Recently, you had a short-term teaching appointment in Tanzania. Please tell us about that. I taught on the internal medicine service at Selian Hospital outside Arusha, Tanzania, which serves northern Tanzania’s rural Masaai. My students were training to be assistant medical officers, mid-level providers who lessen Tanzania’s profound physician shortage. They were among the most eager and motivated learners I have ever met; teaching and learning from them was fun and inspiring. They requested multiple topics for lectures, and would attend any time of day for as long as I would teach!
What can the United States learn about health care delivery from other countries? The U.S. has much to learn from other wealthy democracies, all of which have truly universal health care systems, most at less than half the cost of ours. There is a constant search in American medicine for the “holy grail” of cost control. We often try to do this via mechanisms to reduce care based on the misperception that our system is so expensive because we provide too much care. However, if one looks at discrepancies in spending between us and these countries, it’s not because the U.S. provides too much unnecessary care (although this problem certainly exists). Rather, our huge spending is on the administrative side due to our fragmented, multipayer, for-profit system.
Please tell us about Physicians for a National Health Program and this group’s reaction to the June 28 Supreme Court ruling on the Affordable Care Act (ACA). Physicians for a National Health Program (PNHP) is a national non-profit research and education organization dedicated to implementing a single-payer health care system in the U.S. Our Minnesota chapter, with nearly 1,000 provider and medical student members, works toward a single-payer solution at the state level. While the ACA will help some patients, it will not solve our crisis.

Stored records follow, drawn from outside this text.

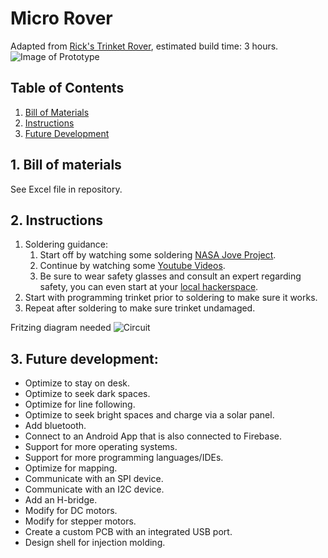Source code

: # Micro Rover
Adapted from [Rick's Trinket Rover](https://github.com/rwinscot/TrinketRover), estimated build time: 3 hours.
![Image of Prototype](https://raw.githubusercontent.com/six0four/MicroRover/master/images/prototype.jpg)

## Table of Contents
1. [Bill of Materials](https://github.com/six0four/MicroRover#bill-of-materials-see-excel-file-in-repository)
2. [Instructions](https://github.com/six0four/MicroRover#instructions)
3. [Future Development](https://github.com/six0four/MicroRover#future-development)

## 1. Bill of materials
See Excel file in repository.

## 2. Instructions
1. Soldering guidance:
	1. Start off by watching some soldering [NASA Jove Project](https://radiojove.gsfc.nasa.gov/telescope/soldering.htm).
	2. Continue by watching some [Youtube Videos](https://www.youtube.com/watch?v=BLfXXRfRIzY&list=PLQ32vZrF5U2lFOJTtZDytBWBYVLNp4RYz).
	3. Be sure to wear safety glasses and consult an expert regarding safety, you can even start at your [local hackerspace](https://wiki.hackerspaces.org/List_of_Hackerspaces).
2. Start with programming trinket prior to soldering to make sure it works.
3. Repeat after soldering to make sure trinket undamaged.

Fritzing diagram needed
![Circuit](raw.githubusercontent.com/six0four/MicroRover/master/images/circuit.jpg)

## 3. Future development:
- Optimize to stay on desk.
- Optimize to seek dark spaces.
- Optimize for line following.
- Optimize to seek bright spaces and charge via a solar panel.
- Add bluetooth.
- Connect to an Android App that is also connected to Firebase.
- Support for more operating systems.
- Support for more programming languages/IDEs.
- Optimize for mapping.
- Communicate with an SPI device.
- Communicate with an I2C device.
- Add an H-bridge.
- Modify for DC motors.
- Modify for stepper motors.
- Create a custom PCB with an integrated USB port.
- Design shell for injection molding.
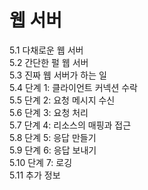 # 웹 서버
5.1 다채로운 웹 서버  
5.2 간단한 펄 웹 서버  
5.3 진짜 웹 서버가 하는 일  
5.4 단계 1: 클라이언트 커넥션 수락  
5.5 단계 2: 요청 메시지 수신  
5.6 단계 3: 요청 처리  
5.7 단계 4: 리소스의 매핑과 접근  
5.8 단계 5: 응답 만들기  
5.9 단계 6: 응답 보내기  
5.10 단계 7: 로깅  
5.11 추가 정보
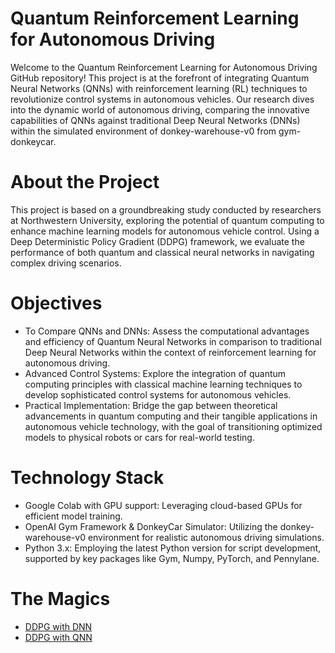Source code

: # Quantum Reinforcement Learning for Autonomous Driving
Welcome to the Quantum Reinforcement Learning for Autonomous Driving GitHub repository! This project is at the forefront of integrating Quantum Neural Networks (QNNs) with reinforcement learning (RL) techniques to revolutionize control systems in autonomous vehicles. Our research dives into the dynamic world of autonomous driving, comparing the innovative capabilities of QNNs against traditional Deep Neural Networks (DNNs) within the simulated environment of donkey-warehouse-v0 from gym-donkeycar.
# About the Project
This project is based on a groundbreaking study conducted by researchers at Northwestern University, exploring the potential of quantum computing to enhance machine learning models for autonomous vehicle control. Using a Deep Deterministic Policy Gradient (DDPG) framework, we evaluate the performance of both quantum and classical neural networks in navigating complex driving scenarios.
# Objectives
- To Compare QNNs and DNNs: Assess the computational advantages and efficiency of Quantum Neural Networks in comparison to traditional Deep Neural Networks within the context of reinforcement learning for autonomous driving.
- Advanced Control Systems: Explore the integration of quantum computing principles with classical machine learning techniques to develop sophisticated control systems for autonomous vehicles.
- Practical Implementation: Bridge the gap between theoretical advancements in quantum computing and their tangible applications in autonomous vehicle technology, with the goal of transitioning optimized models to physical robots or cars for real-world testing.
# Technology Stack
- Google Colab with GPU support: Leveraging cloud-based GPUs for efficient model training.
- OpenAI Gym Framework & DonkeyCar Simulator: Utilizing the donkey-warehouse-v0 environment for realistic autonomous driving simulations.
- Python 3.x: Employing the latest Python version for script development, supported by key packages like Gym, Numpy, PyTorch, and Pennylane.
# The Magics
- [DDPG with DNN](https://github.com/Hantao-Lin/Quantum-Neural-Network-in-DDPG-for-autonomous-car/blob/main/donkey_car_dnn.py)
- [DDPG with QNN](https://github.com/Hantao-Lin/Quantum-Neural-Network-in-DDPG-for-autonomous-car/blob/main/donkey_car_qnn_2.py)
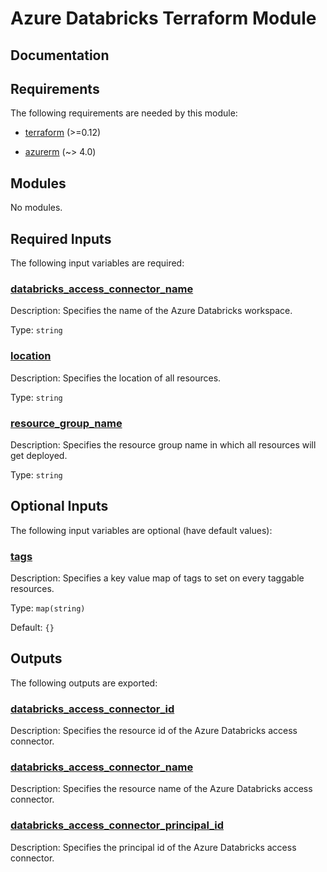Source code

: <!-- BEGIN_TF_DOCS -->
# Azure Databricks Terraform Module

## Documentation
<!-- markdownlint-disable MD033 -->

## Requirements

The following requirements are needed by this module:

- <a name="requirement_terraform"></a> [terraform](#requirement\_terraform) (>=0.12)

- <a name="requirement_azurerm"></a> [azurerm](#requirement\_azurerm) (~> 4.0)

## Modules

No modules.

<!-- markdownlint-disable MD013 -->
<!-- markdownlint-disable MD034 -->
## Required Inputs

The following input variables are required:

### <a name="input_databricks_access_connector_name"></a> [databricks\_access\_connector\_name](#input\_databricks\_access\_connector\_name)

Description: Specifies the name of the Azure Databricks workspace.

Type: `string`

### <a name="input_location"></a> [location](#input\_location)

Description: Specifies the location of all resources.

Type: `string`

### <a name="input_resource_group_name"></a> [resource\_group\_name](#input\_resource\_group\_name)

Description: Specifies the resource group name in which all resources will get deployed.

Type: `string`

## Optional Inputs

The following input variables are optional (have default values):

### <a name="input_tags"></a> [tags](#input\_tags)

Description: Specifies a key value map of tags to set on every taggable resources.

Type: `map(string)`

Default: `{}`

## Outputs

The following outputs are exported:

### <a name="output_databricks_access_connector_id"></a> [databricks\_access\_connector\_id](#output\_databricks\_access\_connector\_id)

Description: Specifies the resource id of the Azure Databricks access connector.

### <a name="output_databricks_access_connector_name"></a> [databricks\_access\_connector\_name](#output\_databricks\_access\_connector\_name)

Description: Specifies the resource name of the Azure Databricks access connector.

### <a name="output_databricks_access_connector_principal_id"></a> [databricks\_access\_connector\_principal\_id](#output\_databricks\_access\_connector\_principal\_id)

Description: Specifies the principal id of the Azure Databricks access connector.

<!-- markdownlint-enable -->

<!-- END_TF_DOCS -->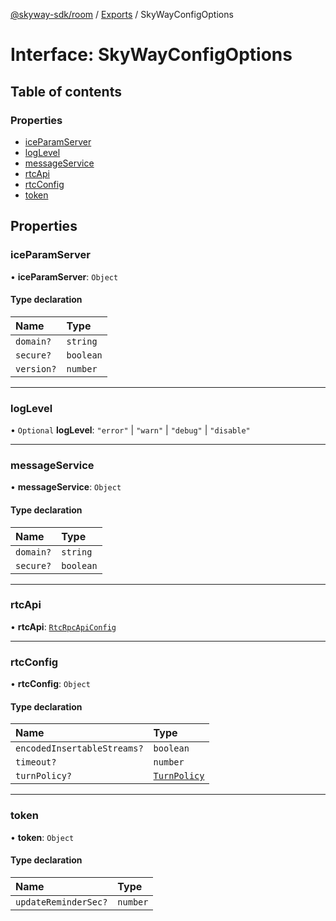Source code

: [@skyway-sdk/room](../README.md) / [Exports](../modules.md) / SkyWayConfigOptions

# Interface: SkyWayConfigOptions

## Table of contents

### Properties

- [iceParamServer](SkyWayConfigOptions.md#iceparamserver)
- [logLevel](SkyWayConfigOptions.md#loglevel)
- [messageService](SkyWayConfigOptions.md#messageservice)
- [rtcApi](SkyWayConfigOptions.md#rtcapi)
- [rtcConfig](SkyWayConfigOptions.md#rtcconfig)
- [token](SkyWayConfigOptions.md#token)

## Properties

### iceParamServer

• **iceParamServer**: `Object`

#### Type declaration

| Name | Type |
| :------ | :------ |
| `domain?` | `string` |
| `secure?` | `boolean` |
| `version?` | `number` |

___

### logLevel

• `Optional` **logLevel**: ``"error"`` \| ``"warn"`` \| ``"debug"`` \| ``"disable"``

___

### messageService

• **messageService**: `Object`

#### Type declaration

| Name | Type |
| :------ | :------ |
| `domain?` | `string` |
| `secure?` | `boolean` |

___

### rtcApi

• **rtcApi**: [`RtcRpcApiConfig`](RtcRpcApiConfig.md)

___

### rtcConfig

• **rtcConfig**: `Object`

#### Type declaration

| Name | Type |
| :------ | :------ |
| `encodedInsertableStreams?` | `boolean` |
| `timeout?` | `number` |
| `turnPolicy?` | [`TurnPolicy`](../modules.md#turnpolicy) |

___

### token

• **token**: `Object`

#### Type declaration

| Name | Type |
| :------ | :------ |
| `updateReminderSec?` | `number` |
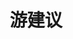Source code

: ---
# Display name
title: 游建议

# Username (this should match the folder name)
authors:
- yjy

# Is this the primary user of the site?
superuser: true

# Role/position
role: 项目经理

# Organizations/Affiliations
organizations:
- name: XMU University
  url: ""

# Short bio (displayed in user profile at end of posts)
bio: My research interests include distributed robotics, mobile computing and programmable matter.

interests:
- 健身

education:
  courses:
  - course: 计算机技术 硕士
    institution: 厦门大学
    year: 2018--2021
  - course: 计算机科学与技术 学士
    institution: 华侨大学
    year: 2014--2018

# Social/Academic Networking
# For available icons, see: https://sourcethemes.com/academic/docs/page-builder/#icons
#   For an email link, use "fas" icon pack, "envelope" icon, and a link in the
#   form "mailto:your-email@example.com" or "#contact" for contact widget.
social:
- icon: envelope
  icon_pack: fas
  link: '#contact'  # For a direct email link, use "mailto:test@example.org".
- icon: twitter
  icon_pack: fab
  link: https://twitter.com/GeorgeCushen
- icon: google-scholar
  icon_pack: ai
  link: https://scholar.google.co.uk/citations?user=sIwtMXoAAAAJ
- icon: github
  icon_pack: fab
  link: https://github.com/gcushen
# Link to a PDF of your resume/CV from the About widget.
# To enable, copy your resume/CV to `static/files/cv.pdf` and uncomment the lines below.
# - icon: cv
#   icon_pack: ai
#   link: files/cv.pdf

# Enter email to display Gravatar (if Gravatar enabled in Config)
email: ""

# Organizational groups that you belong to (for People widget)
#   Set this to `[]` or comment out if you are not using People widget.
user_groups:
- Developers
---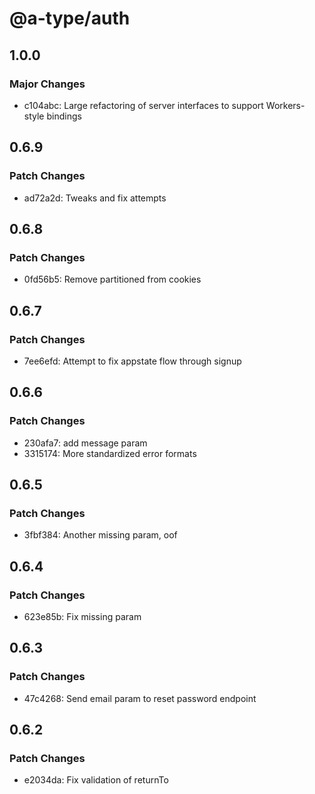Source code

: # @a-type/auth

## 1.0.0

### Major Changes

- c104abc: Large refactoring of server interfaces to support Workers-style bindings

## 0.6.9

### Patch Changes

- ad72a2d: Tweaks and fix attempts

## 0.6.8

### Patch Changes

- 0fd56b5: Remove partitioned from cookies

## 0.6.7

### Patch Changes

- 7ee6efd: Attempt to fix appstate flow through signup

## 0.6.6

### Patch Changes

- 230afa7: add message param
- 3315174: More standardized error formats

## 0.6.5

### Patch Changes

- 3fbf384: Another missing param, oof

## 0.6.4

### Patch Changes

- 623e85b: Fix missing param

## 0.6.3

### Patch Changes

- 47c4268: Send email param to reset password endpoint

## 0.6.2

### Patch Changes

- e2034da: Fix validation of returnTo
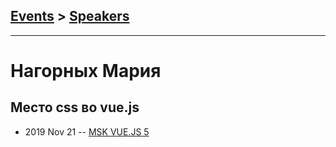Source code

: ## [Events](../README.md) > [Speakers](../speakers.md)
---

# Нагорных Мария

## Место css во vue.js
- 2019 Nov 21 -- [MSK VUE.JS 5](https://www.youtube.com/watch?v=KqGsPPtMCPU)    
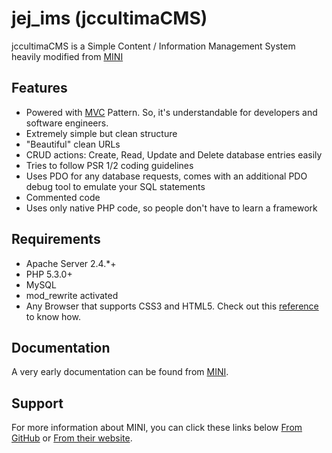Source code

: # jej_ims (jccultimaCMS)

jccultimaCMS is a Simple Content / Information Management System heavily modified from [MINI](http://www.php-mini.com)

## Features

- Powered with [MVC](https://en.wikipedia.org/wiki/Model-view-controller) Pattern. So, it's understandable for developers and software engineers.
- Extremely simple but clean structure
- "Beautiful" clean URLs
- CRUD actions: Create, Read, Update and Delete database entries easily
- Tries to follow PSR 1/2 coding guidelines
- Uses PDO for any database requests, comes with an additional PDO debug tool to emulate your SQL statements
- Commented code
- Uses only native PHP code, so people don't have to learn a framework

## Requirements

- Apache Server 2.4.*+
- PHP 5.3.0+
- MySQL
- mod_rewrite activated
- Any Browser that supports CSS3 and HTML5. Check out this [reference](http://caniuse.com/) to know how.

## Documentation

A very early documentation can be found from [MINI](http://php-mini.com/documentation/).

## Support

For more information about MINI, you can click these links below
[From GitHub](https://www.github.com/panique/mini) or [From their website](http://www.php-mini.com/).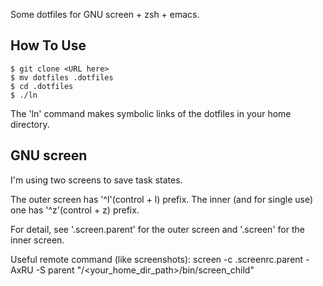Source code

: Some dotfiles for GNU screen + zsh + emacs.

How To Use
----------

    $ git clone <URL here>
    $ mv dotfiles .dotfiles
    $ cd .dotfiles
    $ ./ln

The 'ln' command makes symbolic links of the dotfiles in your home directory.

GNU screen
----------
I'm using two screens to save task states.

The outer screen has '^l'(control + l) prefix.
The inner (and for single use) one has '^z'(control + z) prefix.

For detail, see '.screen.parent' for the outer screen and '.screen' for the inner screen.

Useful remote command (like screenshots):
    screen -c .screenrc.parent -AxRU  -S parent  "/<your_home_dir_path>/bin/screen_child"

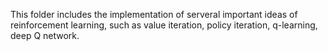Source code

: This folder includes the implementation of serveral important ideas of reinforcement learning, such as value iteration, policy iteration, q-learning, deep Q network.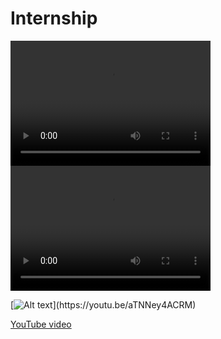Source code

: # Internship

<video src="/media/video1.mp4" width="320" height="200" controls preload></video>
<video src="/media/video1.webm" width="320" height="200" controls preload></video>

[![Alt text](https://i9.ytimg.com/vi/aTNNey4ACRM/mqdefault.jpg?)](https://youtu.be/aTNNey4ACRM)


<div>
  <a href="https://youtu.be/aTNNey4ACRM">YouTube video</a>
<div/>
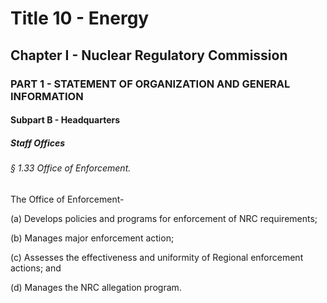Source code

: 
# Title 10 - Energy
## Chapter I - Nuclear Regulatory Commission
### PART 1 - STATEMENT OF ORGANIZATION AND GENERAL INFORMATION
#### Subpart B - Headquarters
##### Staff Offices
###### § 1.33 Office of Enforcement.

The Office of Enforcement-

(a) Develops policies and programs for enforcement of NRC requirements;

(b) Manages major enforcement action;

(c) Assesses the effectiveness and uniformity of Regional enforcement actions; and

(d) Manages the NRC allegation program.
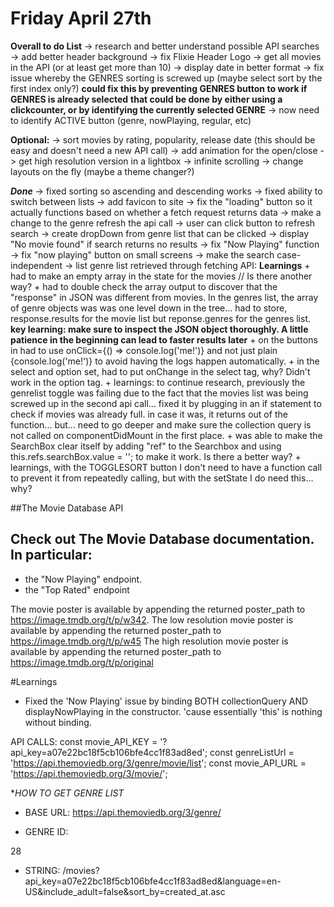 # Friday April 27th

__**Overall to do List**__
-> research and better understand possible API searches
-> add better header background
-> fix Flixie Header Logo
-> get all movies in the API (or at least get more than 10)
-> display date in better format
-> fix issue whereby the GENRES sorting is screwed up (maybe select sort by the first index only?)
    **could fix this by preventing GENRES button to work if GENRES is already selected**
    **that could be done by either using a clickcounter, or by identifying the currently selected GENRE**
-> now need to identify ACTIVE button (genre, nowPlaying, regular, etc)

__Optional:__
-> sort movies by rating, popularity, release date (this should be easy and doesn't need a new API call)
-> add animation for the open/close
-> get high resolution version in a lightbox
-> infinite scrolling
-> change layouts on the fly (maybe a theme changer?)

__*Done*__
-> fixed sorting so ascending and descending works
-> fixed ability to switch between lists
-> add favicon to site
-> fix the "loading" button so it actually functions based on whether a fetch request returns data
-> make a change to the genre refresh the api call
-> user can click button to refresh search
-> create dropDown from genre list that can be clicked
-> display "No movie found" if search returns no results
-> fix "Now Playing" function
-> fix "now playing" button on small screens
-> make the search case-independent
-> list genre list retrieved through fetching API:
    __Learnings__
    + had to make an empty array in the state for the movies // Is there another way?
    + had to double check the array output to discover that the "response" in JSON was different from movies. In the genres list, the array of genre objects was was one level down in the tree... had to store, response.results for the movie list but reponse.genres for the genres list. **key learning: make sure to inspect the JSON object thoroughly. A little patience in the beginning can lead to faster results later**
    + on the buttons in <ListItem /> had to use onClick={() => console.log('me!')} and not just plain {console.log('me!')} to avoid having the logs happen automatically.
    + in the select and option set, had to put onChange in the select tag, why? Didn't work in the option tag.
    + learnings: to continue research, previously the genrelist toggle was failing due to the fact that the movies list was being screwed up in the second api call... fixed it by plugging in an if statement to check if movies was already full. in case it was, it returns out of the function... but... need to go deeper and make sure the collection query is not called on componentDidMount in the first place.
    + was able to make the SearchBox clear itself by adding "ref" to the Searchbox and using     
        this.refs.searchBox.value = '';
    to make it work. Is there a better way?
    + learnings, with the TOGGLESORT button I don't need to have a function call to prevent it from repeatedly calling, but with the setState I do need this... why?




##The Movie Database API
## Check out The Movie Database documentation. In particular:

- the "Now Playing" endpoint.
- the "Top Rated" endpoint

The movie poster is available by appending the returned poster_path to https://image.tmdb.org/t/p/w342.
The low resolution movie poster is available by appending the returned poster_path to https://image.tmdb.org/t/p/w45
The high resolution movie poster is available by appending the returned poster_path to https://image.tmdb.org/t/p/original


#Learnings

- Fixed the 'Now Playing' issue by binding BOTH collectionQuery AND displayNowPlaying in the constructor. 'cause essentially 'this' is nothing without binding.




API CALLS:
const movie_API_KEY = 
'?api_key=a07e22bc18f5cb106bfe4cc1f83ad8ed';
const genreListUrl = 'https://api.themoviedb.org/3/genre/movie/list';
const movie_API_URL = 'https://api.themoviedb.org/3/movie/';


**HOW TO GET GENRE LIST*
+ BASE URL:
https://api.themoviedb.org/3/genre/


+ GENRE ID:

28

+ STRING:
/movies?api_key=a07e22bc18f5cb106bfe4cc1f83ad8ed&language=en-US&include_adult=false&sort_by=created_at.asc

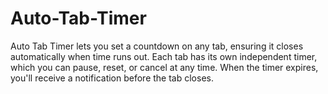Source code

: # Auto-Tab-Timer
Auto Tab Timer lets you set a countdown on any tab, ensuring it closes automatically when time runs out. Each tab has its own independent timer, which you can pause, reset, or cancel at any time. When the timer expires, you'll receive a notification before the tab closes.
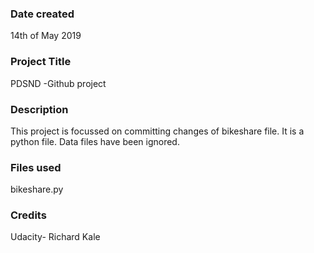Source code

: ### Date created
14th of May 2019

### Project Title
PDSND -Github project

### Description
This project is focussed on committing changes of bikeshare file.
It is a python file. Data files have been ignored.

### Files used
bikeshare.py

### Credits
Udacity- Richard Kale 
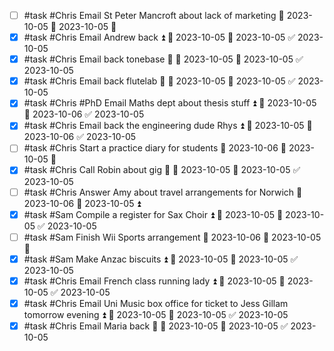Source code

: - [ ] #task #Chris Email St Peter Mancroft about lack of marketing 📅 2023-10-05 🛫 2023-10-05 🔼 
- [x] #task #Chris Email Andrew back ⏫ 🛫 2023-10-05 📅 2023-10-05 ✅ 2023-10-05
- [x] #task #Chris Email back tonebase 🔼 🛫 2023-10-05 📅 2023-10-05 ✅ 2023-10-05
- [x] #task #Chris Email back flutelab 🔼 🛫 2023-10-05 📅 2023-10-05 ✅ 2023-10-05
- [x] #task #Chris #PhD Email Maths dept about thesis stuff ⏫ 🛫 2023-10-05 📅 2023-10-06 ✅ 2023-10-05
- [x] #task #Chris Email back the engineering dude Rhys ⏫ 🛫 2023-10-05 📅 2023-10-06 ✅ 2023-10-05
- [ ] #task #Chris Start a practice diary for students 📅 2023-10-06 🛫 2023-10-05 🔽 
- [x] #task #Chris Call Robin about gig 🔺 🛫 2023-10-05 📅 2023-10-05 ✅ 2023-10-05
- [ ] #task #Chris Answer Amy about travel arrangements for Norwich 📅 2023-10-06 🛫 2023-10-05 ⏫ 
- [x] #task #Sam Compile a register for Sax Choir ⏫ 🛫 2023-10-05 📅 2023-10-05 ✅ 2023-10-05
- [ ] #task #Sam Finish Wii Sports arrangement 📅 2023-10-06 🛫 2023-10-05 🔺 
- [x] #task #Sam Make Anzac biscuits ⏫ 🛫 2023-10-05 📅 2023-10-05 ✅ 2023-10-05
- [x] #task #Chris Email French class running lady ⏫ 🛫 2023-10-05 📅 2023-10-05 ✅ 2023-10-05
- [x] #task #Chris Email Uni Music box office for ticket to Jess Gillam tomorrow evening ⏫ 🛫 2023-10-05 📅 2023-10-05 ✅ 2023-10-05
- [x] #task #Chris Email Maria back 🔼 🛫 2023-10-05 📅 2023-10-05 ✅ 2023-10-05
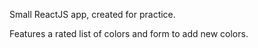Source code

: Small ReactJS app, created for practice.

Features a rated list of colors and form to add new colors.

More than 200,000 Minnesotans will remain uninsured while many more will be under-insured without proper access to health care. Single-payer still provides the only means to cover everyone at reduced cost. More information is at www.pnhpminnesota.org.
What are obstacles to implementing single-payer health insurance? The main obstacle is the private health insurance industry. Another obstacle is lack of education about what “single payer” really means. Some erroneously confuse it with socialized medicine or think it would lead to reduced care. However, the savings come not from reducing care but from streamlining the administrative side of the system. The Lewin fiscal analysis of a Minnesota single-payer system, published in March 2012, revealed that Minnesota could reduce health care spending by 9 percent and cover ALL Minnesotans with comprehensive coverage if single payer was enacted here.
PNHP-MN has introduced legislation for single-payer insurance. What can you tell us about this? PNHP-MN has worked closely with Sen. John Marty, chief author of Minnesota’s single-payer legislation. The bill made progress during the first few years after introduction, passing through several legislative committees. However, since the 2010 election and subsequent changes in House and Senate leadership, the bill has stalled. Single-payer is not a partisan issue. It is the most fiscally conservative approach to health care reform.